Task requirements:
Scan the entries below for the word "worn" and copy every line where it turns up.

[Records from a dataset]
--- START ---
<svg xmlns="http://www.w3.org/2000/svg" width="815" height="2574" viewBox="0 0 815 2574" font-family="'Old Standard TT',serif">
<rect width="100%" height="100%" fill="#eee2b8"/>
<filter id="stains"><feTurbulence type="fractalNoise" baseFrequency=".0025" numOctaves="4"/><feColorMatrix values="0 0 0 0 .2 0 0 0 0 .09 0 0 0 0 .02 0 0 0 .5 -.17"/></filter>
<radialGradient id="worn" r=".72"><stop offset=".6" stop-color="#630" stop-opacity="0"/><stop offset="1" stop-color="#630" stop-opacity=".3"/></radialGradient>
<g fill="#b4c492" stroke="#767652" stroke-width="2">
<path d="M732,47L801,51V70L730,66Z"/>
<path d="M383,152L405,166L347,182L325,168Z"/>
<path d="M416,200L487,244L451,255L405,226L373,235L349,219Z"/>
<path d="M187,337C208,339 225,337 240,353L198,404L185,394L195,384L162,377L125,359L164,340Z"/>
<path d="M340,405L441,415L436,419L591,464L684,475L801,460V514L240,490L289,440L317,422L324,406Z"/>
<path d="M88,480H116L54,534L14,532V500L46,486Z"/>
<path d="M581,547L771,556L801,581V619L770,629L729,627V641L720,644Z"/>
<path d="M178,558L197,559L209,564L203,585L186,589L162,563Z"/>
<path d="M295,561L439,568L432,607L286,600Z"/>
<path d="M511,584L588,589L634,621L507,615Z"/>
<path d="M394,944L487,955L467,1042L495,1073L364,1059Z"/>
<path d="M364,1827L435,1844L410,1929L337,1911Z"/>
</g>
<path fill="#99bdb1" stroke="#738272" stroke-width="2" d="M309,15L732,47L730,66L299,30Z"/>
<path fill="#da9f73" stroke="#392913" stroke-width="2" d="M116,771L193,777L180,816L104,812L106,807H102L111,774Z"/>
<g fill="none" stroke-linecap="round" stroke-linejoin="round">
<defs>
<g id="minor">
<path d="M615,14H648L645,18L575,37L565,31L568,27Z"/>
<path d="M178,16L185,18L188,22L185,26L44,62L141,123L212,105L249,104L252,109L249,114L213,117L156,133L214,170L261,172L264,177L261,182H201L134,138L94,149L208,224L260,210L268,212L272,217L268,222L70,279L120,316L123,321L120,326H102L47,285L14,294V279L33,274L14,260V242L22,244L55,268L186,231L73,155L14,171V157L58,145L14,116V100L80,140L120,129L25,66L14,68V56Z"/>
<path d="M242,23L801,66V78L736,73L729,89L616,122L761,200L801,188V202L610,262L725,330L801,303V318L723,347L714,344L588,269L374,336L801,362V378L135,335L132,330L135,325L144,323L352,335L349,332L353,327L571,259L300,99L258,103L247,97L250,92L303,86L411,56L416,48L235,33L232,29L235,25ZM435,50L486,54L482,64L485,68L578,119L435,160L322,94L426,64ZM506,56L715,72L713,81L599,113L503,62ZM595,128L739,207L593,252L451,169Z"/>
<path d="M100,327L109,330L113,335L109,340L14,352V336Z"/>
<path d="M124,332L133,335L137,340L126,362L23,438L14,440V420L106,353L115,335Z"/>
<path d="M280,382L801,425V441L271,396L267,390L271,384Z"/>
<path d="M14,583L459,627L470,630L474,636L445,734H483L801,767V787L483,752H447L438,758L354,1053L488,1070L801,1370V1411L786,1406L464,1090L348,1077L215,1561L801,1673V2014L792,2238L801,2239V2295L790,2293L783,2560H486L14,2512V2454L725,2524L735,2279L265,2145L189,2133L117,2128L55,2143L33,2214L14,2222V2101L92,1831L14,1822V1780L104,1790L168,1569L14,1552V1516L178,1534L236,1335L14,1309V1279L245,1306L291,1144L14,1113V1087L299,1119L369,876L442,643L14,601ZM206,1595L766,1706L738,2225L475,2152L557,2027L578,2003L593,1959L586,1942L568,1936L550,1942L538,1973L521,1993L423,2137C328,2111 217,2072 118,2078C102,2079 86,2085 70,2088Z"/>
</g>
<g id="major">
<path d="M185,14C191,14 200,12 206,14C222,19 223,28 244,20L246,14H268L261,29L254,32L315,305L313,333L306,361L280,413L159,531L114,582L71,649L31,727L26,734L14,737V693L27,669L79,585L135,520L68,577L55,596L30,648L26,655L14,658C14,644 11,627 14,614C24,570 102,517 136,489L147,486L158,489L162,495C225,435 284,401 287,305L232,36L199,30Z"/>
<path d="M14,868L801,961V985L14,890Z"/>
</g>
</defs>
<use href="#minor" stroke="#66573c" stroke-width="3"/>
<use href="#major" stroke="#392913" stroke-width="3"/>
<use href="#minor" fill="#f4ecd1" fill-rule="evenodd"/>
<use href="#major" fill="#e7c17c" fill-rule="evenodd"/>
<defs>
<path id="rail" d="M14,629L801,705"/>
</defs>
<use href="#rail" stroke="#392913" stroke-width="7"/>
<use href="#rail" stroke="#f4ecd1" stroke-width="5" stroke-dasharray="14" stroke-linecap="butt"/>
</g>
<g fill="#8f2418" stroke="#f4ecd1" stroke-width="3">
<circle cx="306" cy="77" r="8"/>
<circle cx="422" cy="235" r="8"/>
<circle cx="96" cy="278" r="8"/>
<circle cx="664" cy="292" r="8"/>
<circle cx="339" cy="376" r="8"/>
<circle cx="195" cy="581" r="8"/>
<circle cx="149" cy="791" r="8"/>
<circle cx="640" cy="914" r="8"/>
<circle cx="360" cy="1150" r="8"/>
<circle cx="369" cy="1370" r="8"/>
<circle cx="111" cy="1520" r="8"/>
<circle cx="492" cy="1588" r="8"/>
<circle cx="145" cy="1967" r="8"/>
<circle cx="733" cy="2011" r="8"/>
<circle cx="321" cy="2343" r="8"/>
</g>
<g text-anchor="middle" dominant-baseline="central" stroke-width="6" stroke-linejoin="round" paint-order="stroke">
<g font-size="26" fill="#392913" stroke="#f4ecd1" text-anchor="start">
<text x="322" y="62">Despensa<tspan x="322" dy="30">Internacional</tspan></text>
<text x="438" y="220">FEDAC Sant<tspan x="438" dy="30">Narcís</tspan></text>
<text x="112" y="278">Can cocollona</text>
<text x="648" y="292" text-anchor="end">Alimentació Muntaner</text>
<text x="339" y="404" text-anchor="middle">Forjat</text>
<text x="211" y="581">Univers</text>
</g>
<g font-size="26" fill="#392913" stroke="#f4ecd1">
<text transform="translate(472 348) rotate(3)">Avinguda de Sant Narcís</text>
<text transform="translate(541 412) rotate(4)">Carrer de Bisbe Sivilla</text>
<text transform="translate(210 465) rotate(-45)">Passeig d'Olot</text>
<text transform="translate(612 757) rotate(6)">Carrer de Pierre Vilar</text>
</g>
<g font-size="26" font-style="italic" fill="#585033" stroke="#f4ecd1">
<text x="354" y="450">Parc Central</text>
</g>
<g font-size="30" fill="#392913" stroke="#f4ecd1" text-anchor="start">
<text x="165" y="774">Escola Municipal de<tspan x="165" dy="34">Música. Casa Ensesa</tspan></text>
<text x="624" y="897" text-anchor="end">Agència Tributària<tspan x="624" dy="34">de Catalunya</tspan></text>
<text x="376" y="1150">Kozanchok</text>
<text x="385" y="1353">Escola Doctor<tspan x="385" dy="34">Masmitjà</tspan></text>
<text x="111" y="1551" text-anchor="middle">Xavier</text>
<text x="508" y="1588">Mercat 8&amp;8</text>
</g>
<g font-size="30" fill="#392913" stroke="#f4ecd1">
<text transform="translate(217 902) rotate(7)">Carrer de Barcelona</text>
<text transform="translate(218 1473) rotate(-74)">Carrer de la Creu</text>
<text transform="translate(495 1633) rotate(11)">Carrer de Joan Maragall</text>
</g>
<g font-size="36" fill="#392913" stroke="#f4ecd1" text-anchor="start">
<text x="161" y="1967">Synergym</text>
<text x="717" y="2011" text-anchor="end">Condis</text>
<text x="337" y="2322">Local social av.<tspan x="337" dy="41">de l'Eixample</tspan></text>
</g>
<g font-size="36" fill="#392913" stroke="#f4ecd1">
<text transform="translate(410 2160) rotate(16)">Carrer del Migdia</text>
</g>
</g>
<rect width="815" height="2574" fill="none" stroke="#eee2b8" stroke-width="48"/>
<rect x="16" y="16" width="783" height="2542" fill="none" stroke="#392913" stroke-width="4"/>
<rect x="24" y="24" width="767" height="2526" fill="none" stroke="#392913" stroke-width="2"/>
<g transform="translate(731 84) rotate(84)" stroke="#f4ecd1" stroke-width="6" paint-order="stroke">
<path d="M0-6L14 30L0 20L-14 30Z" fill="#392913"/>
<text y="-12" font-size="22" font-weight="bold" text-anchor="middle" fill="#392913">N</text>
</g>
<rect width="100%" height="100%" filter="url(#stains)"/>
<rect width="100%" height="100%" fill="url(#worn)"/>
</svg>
--- END ---
Expected answer:
<radialGradient id="worn" r=".72"><stop offset=".6" stop-color="#630" stop-opacity="0"/><stop offset="1" stop-color="#630" stop-opacity=".3"/></radialGradient>
<rect width="100%" height="100%" fill="url(#worn)"/>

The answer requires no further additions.